**Your goal:**
Render the lines of the records as a Markdown table with the columns "Row" and "Entry", from the first line of the records through the line containing "family: Rosaceae", both included. Number each line in order and omit any blank lines.

Data excerpts:

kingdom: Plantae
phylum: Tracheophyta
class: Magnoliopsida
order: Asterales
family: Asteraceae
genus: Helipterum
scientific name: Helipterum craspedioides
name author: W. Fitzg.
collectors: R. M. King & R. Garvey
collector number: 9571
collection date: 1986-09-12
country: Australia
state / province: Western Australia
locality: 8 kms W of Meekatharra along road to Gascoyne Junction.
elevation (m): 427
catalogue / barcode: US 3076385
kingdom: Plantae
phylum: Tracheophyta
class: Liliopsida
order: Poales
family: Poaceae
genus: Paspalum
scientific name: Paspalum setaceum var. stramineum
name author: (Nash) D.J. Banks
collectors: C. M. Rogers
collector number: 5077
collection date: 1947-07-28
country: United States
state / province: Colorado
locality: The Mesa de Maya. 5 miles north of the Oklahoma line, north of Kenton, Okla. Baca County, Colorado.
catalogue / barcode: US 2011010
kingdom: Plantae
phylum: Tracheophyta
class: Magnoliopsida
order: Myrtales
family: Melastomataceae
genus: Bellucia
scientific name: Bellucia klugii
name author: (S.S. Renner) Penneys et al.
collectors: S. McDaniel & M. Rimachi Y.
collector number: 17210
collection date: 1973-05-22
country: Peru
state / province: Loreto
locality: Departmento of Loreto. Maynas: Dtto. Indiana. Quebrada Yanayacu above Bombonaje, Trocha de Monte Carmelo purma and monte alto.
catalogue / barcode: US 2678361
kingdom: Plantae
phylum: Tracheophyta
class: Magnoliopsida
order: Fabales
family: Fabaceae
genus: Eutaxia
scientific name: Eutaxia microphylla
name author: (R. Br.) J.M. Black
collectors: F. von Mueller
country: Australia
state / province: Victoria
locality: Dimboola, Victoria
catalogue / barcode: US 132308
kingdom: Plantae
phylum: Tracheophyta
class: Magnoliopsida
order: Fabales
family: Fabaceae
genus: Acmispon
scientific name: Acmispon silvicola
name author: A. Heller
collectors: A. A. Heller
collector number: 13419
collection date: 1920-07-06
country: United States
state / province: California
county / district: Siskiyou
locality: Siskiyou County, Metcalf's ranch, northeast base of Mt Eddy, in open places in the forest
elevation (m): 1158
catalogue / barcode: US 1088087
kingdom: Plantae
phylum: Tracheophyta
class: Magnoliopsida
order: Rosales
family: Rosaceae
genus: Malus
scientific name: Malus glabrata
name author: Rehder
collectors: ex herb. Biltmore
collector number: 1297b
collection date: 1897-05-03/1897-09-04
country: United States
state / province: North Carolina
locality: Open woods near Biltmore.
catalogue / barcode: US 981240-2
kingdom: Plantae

**Result of this task:**
| Row | Entry |
|---|---|
| 1 | kingdom: Plantae |
| 2 | phylum: Tracheophyta |
| 3 | class: Magnoliopsida |
| 4 | order: Asterales |
| 5 | family: Asteraceae |
| 6 | genus: Helipterum |
| 7 | scientific name: Helipterum craspedioides |
| 8 | name author: W. Fitzg. |
| 9 | collectors: R. M. King & R. Garvey |
| 10 | collector number: 9571 |
| 11 | collection date: 1986-09-12 |
| 12 | country: Australia |
| 13 | state / province: Western Australia |
| 14 | locality: 8 kms W of Meekatharra along road to Gascoyne Junction. |
| 15 | elevation (m): 427 |
| 16 | catalogue / barcode: US 3076385 |
| 17 | kingdom: Plantae |
| 18 | phylum: Tracheophyta |
| 19 | class: Liliopsida |
| 20 | order: Poales |
| 21 | family: Poaceae |
| 22 | genus: Paspalum |
| 23 | scientific name: Paspalum setaceum var. stramineum |
| 24 | name author: (Nash) D.J. Banks |
| 25 | collectors: C. M. Rogers |
| 26 | collector number: 5077 |
| 27 | collection date: 1947-07-28 |
| 28 | country: United States |
| 29 | state / province: Colorado |
| 30 | locality: The Mesa de Maya. 5 miles north of the Oklahoma line, north of Kenton, Okla. Baca County, Colorado. |
| 31 | catalogue / barcode: US 2011010 |
| 32 | kingdom: Plantae |
| 33 | phylum: Tracheophyta |
| 34 | class: Magnoliopsida |
| 35 | order: Myrtales |
| 36 | family: Melastomataceae |
| 37 | genus: Bellucia |
| 38 | scientific name: Bellucia klugii |
| 39 | name author: (S.S. Renner) Penneys et al. |
| 40 | collectors: S. McDaniel & M. Rimachi Y. |
| 41 | collector number: 17210 |
| 42 | collection date: 1973-05-22 |
| 43 | country: Peru |
| 44 | state / province: Loreto |
| 45 | locality: Departmento of Loreto. Maynas: Dtto. Indiana. Quebrada Yanayacu above Bombonaje, Trocha de Monte Carmelo purma and monte alto. |
| 46 | catalogue / barcode: US 2678361 |
| 47 | kingdom: Plantae |
| 48 | phylum: Tracheophyta |
| 49 | class: Magnoliopsida |
| 50 | order: Fabales |
| 51 | family: Fabaceae |
| 52 | genus: Eutaxia |
| 53 | scientific name: Eutaxia microphylla |
| 54 | name author: (R. Br.) J.M. Black |
| 55 | collectors: F. von Mueller |
| 56 | country: Australia |
| 57 | state / province: Victoria |
| 58 | locality: Dimboola, Victoria |
| 59 | catalogue / barcode: US 132308 |
| 60 | kingdom: Plantae |
| 61 | phylum: Tracheophyta |
| 62 | class: Magnoliopsida |
| 63 | order: Fabales |
| 64 | family: Fabaceae |
| 65 | genus: Acmispon |
| 66 | scientific name: Acmispon silvicola |
| 67 | name author: A. Heller |
| 68 | collectors: A. A. Heller |
| 69 | collector number: 13419 |
| 70 | collection date: 1920-07-06 |
| 71 | country: United States |
| 72 | state / province: California |
| 73 | county / district: Siskiyou |
| 74 | locality: Siskiyou County, Metcalf's ranch, northeast base of Mt Eddy, in open places in the forest |
| 75 | elevation (m): 1158 |
| 76 | catalogue / barcode: US 1088087 |
| 77 | kingdom: Plantae |
| 78 | phylum: Tracheophyta |
| 79 | class: Magnoliopsida |
| 80 | order: Rosales |
| 81 | family: Rosaceae |